The Rolling Stones will be playing Canada Rocks on Saturday, June 29th (long weekend) at Burl's Creek in Oro-Medonte (Barrie).

Show is scheduled to start at 2, no other bands have been announced yet. I believe this will also be a cashless environment so debit or credit cards are a must.

A very large international response is anticipated to this announcement - open air Stones with cold Canadian beer and legal weed...


----------



## greco (Jul 15, 2007)

Air quality in Barrie on June 29, 2019.


----------



## Lola (Nov 16, 2014)

fretboard said:


> The Rolling Stones will be playing Canada Rocks on Saturday, June 29th (long weekend) at Burl's Creek in Oro-Medonte (Barrie).
> 
> Show is scheduled to start at 2, no other bands have been announced yet. I believe this will also be a cashless environment so debit or credit cards are a must.
> 
> A very large international response is anticipated to this announcement - open air Stones with cold Canadian beer and legal weed...

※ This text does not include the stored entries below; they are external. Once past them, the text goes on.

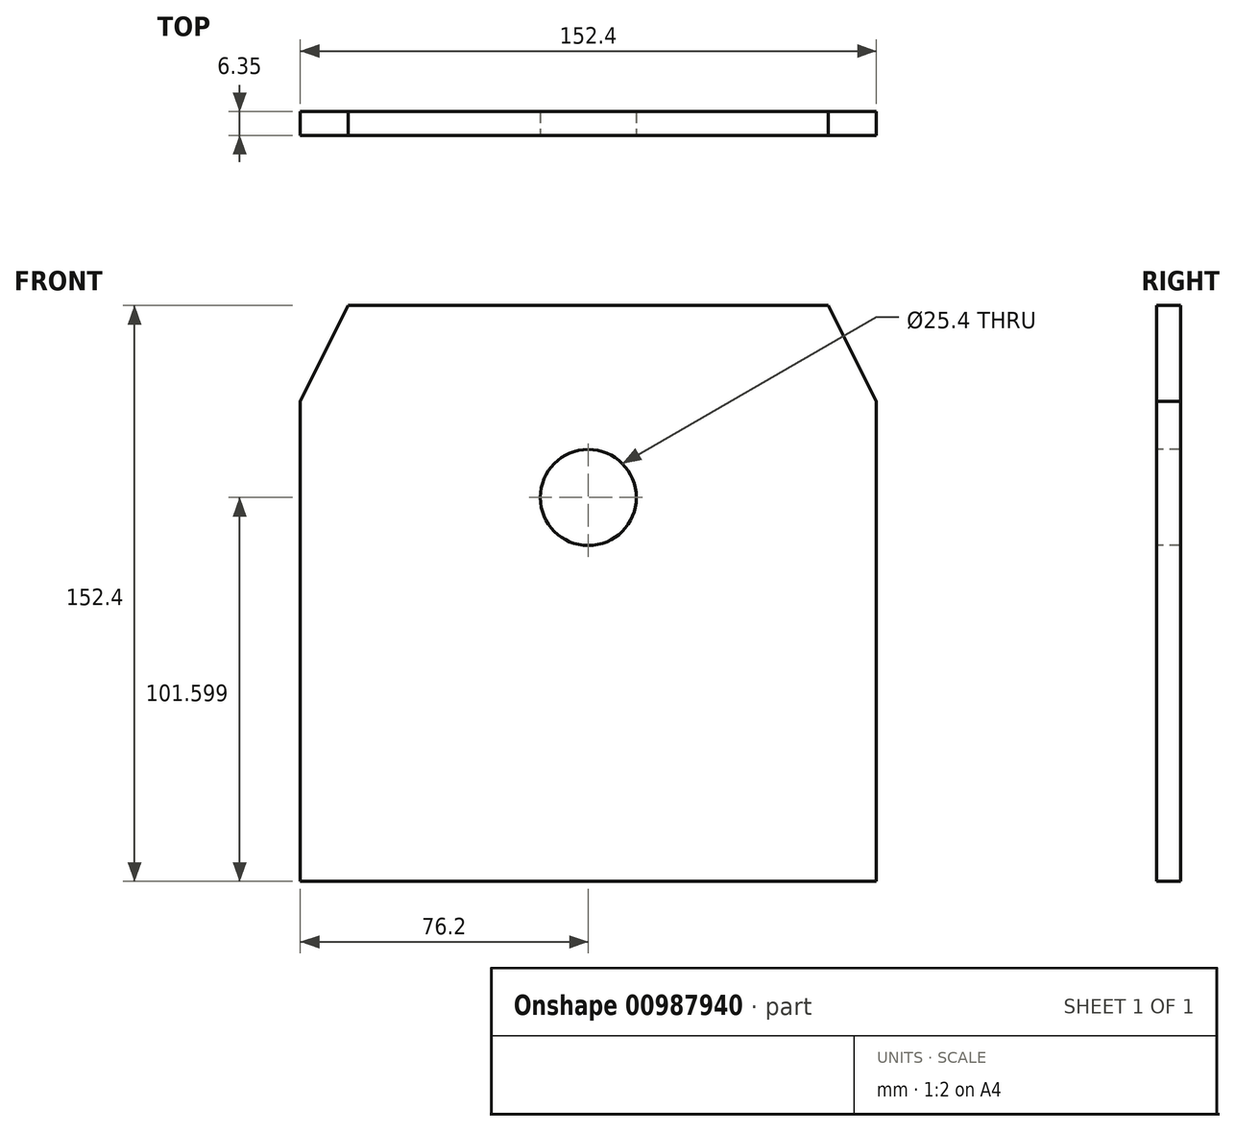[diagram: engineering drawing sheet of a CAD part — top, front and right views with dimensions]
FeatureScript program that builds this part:
annotation { "Feature Type Name" : "Feature", "Feature Type Description" : "" }
export const myFeature = defineFeature(function(context is Context, id is Id, definition is map)
    precondition{}
    {
        {
            var Q0;
            Q0=qCreatedBy(makeId("Front.planeOp"),FACE);
            var sketch = newSketch(context, id + "F0", { "sketchPlane" : qUnion([Q0])});
            skLineSegment(sketch, "E0.bottom", {"start": v(-175.99, 173.55) * mm, "end": v(-23.59, 173.55) * mm});
            skLineSegment(sketch, "E0.top", {"start": v(-175.99, 21.15) * mm, "end": v(-23.59, 21.15) * mm});
            skLineSegment(sketch, "E0.left", {"start": v(-175.99, 173.55) * mm, "end": v(-175.99, 21.15) * mm});
            skLineSegment(sketch, "E0.right", {"start": v(-23.59, 173.55) * mm, "end": v(-23.59, 21.15) * mm});
            skSolve(sketch);
        }
        {
            var Q0;
            Q0=makeQuery(id+"F0.imprint","IMPRINT",FACE,{"disambiguationData":[TD([[makeQuery(id+"F0.imprint","IMPRINT",EDGE,{"derivedFrom":sQuery(id+"F0.wireOp",EDGE,"E0.bottom")}),-1.0]])]});
            extrude(context, id + "F1", {"entities" : qUnion([Q0]), "depth" : 6.35 * mm, "offsetDistance" : 25.4 * mm});
        }
        {
            var Q0;
            Q0=makeQuery(id+"F1.opExtrude","CAP_FACE",FACE,{"disambiguationData":[OSD([sQuery(id+"F0.wireOp",EDGE,"E0.bottom"),sQuery(id+"F0.wireOp",EDGE,"E0.top"),sQuery(id+"F0.wireOp",EDGE,"E0.left"),sQuery(id+"F0.wireOp",EDGE,"E0.right")])],"isStart":false});
            var sketch = newSketch(context, id + "F2", { "sketchPlane" : qUnion([Q0])});
            skLineSegment(sketch, "E1", {"start": v(-175.99, 173.55) * mm, "end": v(-163.29, 173.55) * mm});
            skLineSegment(sketch, "E2", {"start": v(-163.29, 173.55) * mm, "end": v(-36.29, 173.55) * mm});
            skLineSegment(sketch, "E3", {"start": v(-36.29, 173.55) * mm, "end": v(-23.59, 173.55) * mm});
            skLineSegment(sketch, "E4", {"start": v(-23.59, 173.55) * mm, "end": v(-23.59, 148.15) * mm});
            skLineSegment(sketch, "E5", {"start": v(-23.59, 148.15) * mm, "end": v(-175.99, 148.15) * mm});
            skLineSegment(sketch, "E6", {"start": v(-175.99, 148.15) * mm, "end": v(-175.99, 173.55) * mm});
            skLineSegment(sketch, "E7", {"start": v(-163.29, 173.55) * mm, "end": v(-175.99, 148.15) * mm});
            skLineSegment(sketch, "E8", {"start": v(-36.29, 173.55) * mm, "end": v(-23.59, 148.15) * mm});
            skSolve(sketch);
        }
        {
            var Q0;
            Q0=makeQuery(id+"F2.imprint","IMPRINT",FACE,{"disambiguationData":[TD([[makeQuery(id+"F2.imprint","IMPRINT",EDGE,{"derivedFrom":sQuery(id+"F2.wireOp",EDGE,"E1")}),-1.0]])]});
            var Q1;
            Q1=makeQuery(id+"F2.imprint","IMPRINT",FACE,{"disambiguationData":[TD([[makeQuery(id+"F2.imprint","IMPRINT",EDGE,{"derivedFrom":sQuery(id+"F2.wireOp",EDGE,"E3")}),-1.0]])]});
            extrude(context, id + "F3", {"entities" : qUnion([Q0, Q1]), "operationType" : NewBodyOperationType.REMOVE, "oppositeDirection" : true, "depth" : 25.4 * mm, "offsetDistance" : 25.4 * mm});
        }
        {
            var Q0;
            Q0=makeQuery(id+"F1.opExtrude","CAP_FACE",FACE,{"disambiguationData":[OSD([sQuery(id+"F0.wireOp",EDGE,"E0.bottom"),sQuery(id+"F0.wireOp",EDGE,"E0.top"),sQuery(id+"F0.wireOp",EDGE,"E0.left"),sQuery(id+"F0.wireOp",EDGE,"E0.right")])],"isStart":false});
            var sketch = newSketch(context, id + "F4", { "sketchPlane" : qUnion([Q0])});
            skLineSegment(sketch, "E9", {"start": v(-99.79, 173.55) * mm, "end": v(-99.79, 122.75) * mm});
            skCircle(sketch, "E10", {"center": v(-99.79, 122.75) * mm, "radius": 12.7 * mm});
            skLineSegment(sketch, "E11.bottom", {"start": v(-175.99, 21.15) * mm, "end": v(-23.59, 21.15) * mm});
            skLineSegment(sketch, "E11.top", {"start": v(-175.99, 71.95) * mm, "end": v(-23.59, 71.95) * mm});
            skLineSegment(sketch, "E11.left", {"start": v(-175.99, 21.15) * mm, "end": v(-175.99, 71.95) * mm});
            skLineSegment(sketch, "E11.right", {"start": v(-23.59, 21.15) * mm, "end": v(-23.59, 71.95) * mm});
            skSolve(sketch);
        }
        {
            var Q0;
            Q0=makeQuery(id+"F4.imprint","IMPRINT",FACE,{"disambiguationData":[TD([[makeQuery(id+"F4.imprint","IMPRINT",EDGE,{"derivedFrom":sQuery(id+"F4.wireOp",EDGE,"E10")}),1.0]])]});
            extrude(context, id + "F5", {"entities" : qUnion([Q0]), "operationType" : NewBodyOperationType.REMOVE, "oppositeDirection" : true, "depth" : 25.4 * mm, "offsetDistance" : 25.4 * mm});
        }
    });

I won’t be going to see them. They’re are a lot of Stones fans that are elated about this but I am not one of them.


----------



## Lola (Nov 16, 2014)

fretboard said:


> The Rolling Stones will be playing Canada Rocks on Saturday, June 29th (long weekend) at Burl's Creek in Oro-Medonte (Barrie).
> 
> Show is scheduled to start at 2, no other bands have been announced yet. I believe this will also be a cashless environment so debit or credit cards are a must.
> 
> A very large international response is anticipated to this announcement - open air Stones with cold Canadian beer and legal weed...

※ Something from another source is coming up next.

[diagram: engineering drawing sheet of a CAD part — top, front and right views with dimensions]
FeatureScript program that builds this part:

Thx Fretboard for all the mentioning about the Canadian concert scenes.


----------



## Roryfan (Apr 19, 2010)

Getting in & out of Burl’s Creek is a shit show. Unless someone invents a time machine to take us all back to 1972 to see the Stones at their zenith it’s a hard no for me.


----------



## Lola (Nov 16, 2014)

I like a select few of the Stones songs. 

I actually think they’re overrated. There’s other bands I would prefer to see before I ever saw them in concert.


----------



## leftysg (Mar 29, 2008)

Roryfan said:


> Getting in & out of Burl’s Creek is a shit show. Unless someone invents a time machine to take us all back to 1972 to see the Stones at their zenith it’s a hard no for me.


Here comes my nineteenth nervous breakdown.


----------



## Distortion (Sep 16, 2015)

They also just announced another country festival in addition to Boots and hearts. The locals will go crazy. They were up in arms when that park got going with Boots and hearts alone.


----------



## Guest (Feb 15, 2019)

I heard the floor tickets are $1200 each. Nope. Ain't gonna get my money.


----------



## Roryfan (Apr 19, 2010)




----------